*ARTICLE*.
*****

When the ignition switch is turned on, the control unit 25 starts the signal input processing in step 50. In step 50, measurement data from the combustion chamber pressure sensor and the like taken at a predetermined specific crank angle (an appropriate crank angle for the expansion stroke or the exhaust stroke and the engine rotation rate which has been measured by the rotation rate detection sensor G during the previous rotation of the engine are taken in.

Then, in the following step 52, a fuel injection pattern is determined based upon the input signals. In other words, the optimal values for the rotation angle of the cover member 41 and the lift quantity of the needle valve 10 are determined based upon the map stored in the internal memory of the control unit 25. Next, the rotation angle of the first micromotor 26 which will cause the needle lift to change to the determined value and the rotation angle of the second micromotor 31, which will set the total area of the nozzle holes 43 contributing to injection to the determined value are calculated based upon the needle valve lift quantity and the opening area of the nozzle holes during the previous operation. In addition, at this point, the duration of power supply to the solenoid 47 is also calculated.

*****

*DATASET ROWS*.

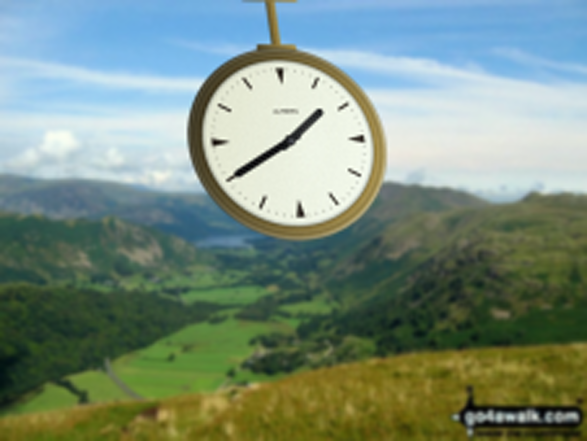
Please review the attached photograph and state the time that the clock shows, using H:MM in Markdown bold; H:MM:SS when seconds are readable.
**1:40**
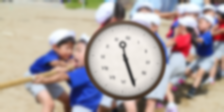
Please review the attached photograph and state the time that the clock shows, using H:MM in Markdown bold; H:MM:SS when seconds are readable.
**11:26**
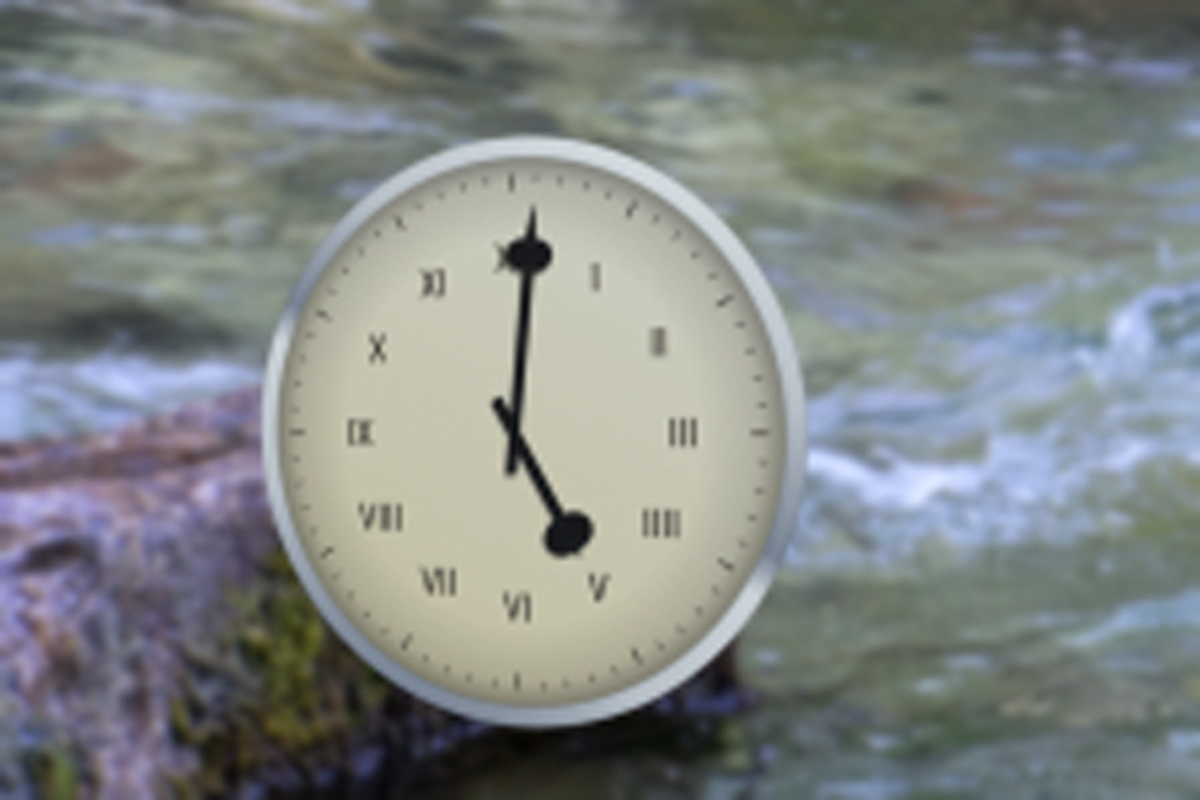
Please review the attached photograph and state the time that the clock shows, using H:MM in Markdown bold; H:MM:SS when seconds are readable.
**5:01**
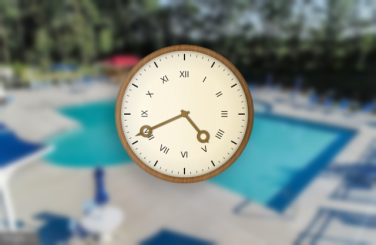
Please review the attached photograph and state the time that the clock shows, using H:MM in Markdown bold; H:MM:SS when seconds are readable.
**4:41**
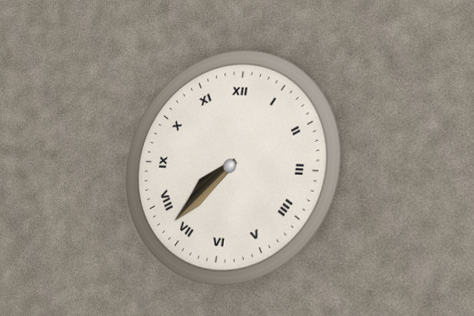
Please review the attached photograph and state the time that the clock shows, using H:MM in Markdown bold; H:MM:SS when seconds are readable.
**7:37**
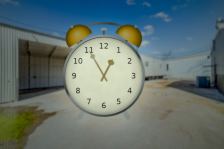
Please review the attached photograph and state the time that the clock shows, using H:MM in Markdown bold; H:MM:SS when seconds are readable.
**12:55**
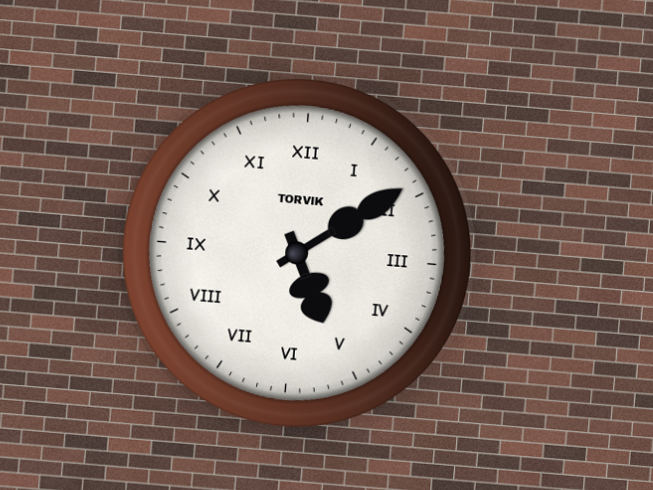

*****

*TASK REQUIREMENTS*.
• A. Copy out the clock records word for word, leaving out the pictures.
• B. Write the next part of the fuel injection control passage, starting after its last sentence.
The passage and the clock records are unrelated material.

*SOLVED TASKS*.
• A.
Please review the attached photograph and state the time that the clock shows, using H:MM in Markdown bold; H:MM:SS when seconds are readable.
**1:40**
Please review the attached photograph and state the time that the clock shows, using H:MM in Markdown bold; H:MM:SS when seconds are readable.
**11:26**
Please review the attached photograph and state the time that the clock shows, using H:MM in Markdown bold; H:MM:SS when seconds are readable.
**5:01**
Please review the attached photograph and state the time that the clock shows, using H:MM in Markdown bold; H:MM:SS when seconds are readable.
**4:41**
Please review the attached photograph and state the time that the clock shows, using H:MM in Markdown bold; H:MM:SS when seconds are readable.
**7:37**
Please review the attached photograph and state the time that the clock shows, using H:MM in Markdown bold; H:MM:SS when seconds are readable.
**12:55**

• B.
After this, in step 54, a drive pulse is supplied to the first micromotor 26, so that the lift displacement quantity for the needle valve 10 which has been determined in step 52 can be achieved. Through this processing, the first micromotor 26 is caused to rotate, which, in turn, causes the stator 21 to rotate so that the distance L1 between the armature 19 and the stator 21 which faces opposite the armature 19 is adjusted. In addition, in step 56, a drive pulse is supplied to operate the second micromotor 31 so that the opening state of the nozzle holes 43 can be adjusted.

In this state, the valve opening period and the valve opening timing are determined in conformance to the map and by comparing them against the data obtained at the specific crank angle, a rectangular wave with a pulse width that corresponds to the valve opening period is generated when specific timing (crank angle) is achieved. Then, power is supplied to the solenoid 47 so that the needle valve 10 is lifted at a rise of this rectangular wave (step 58). This timing coincides with the period during which the plungers become lifted to start fuel supply in a jerk type injection pump and, consequently, with the needle valve 10 lifted, the fuel flow path is secured and fuel injection starts.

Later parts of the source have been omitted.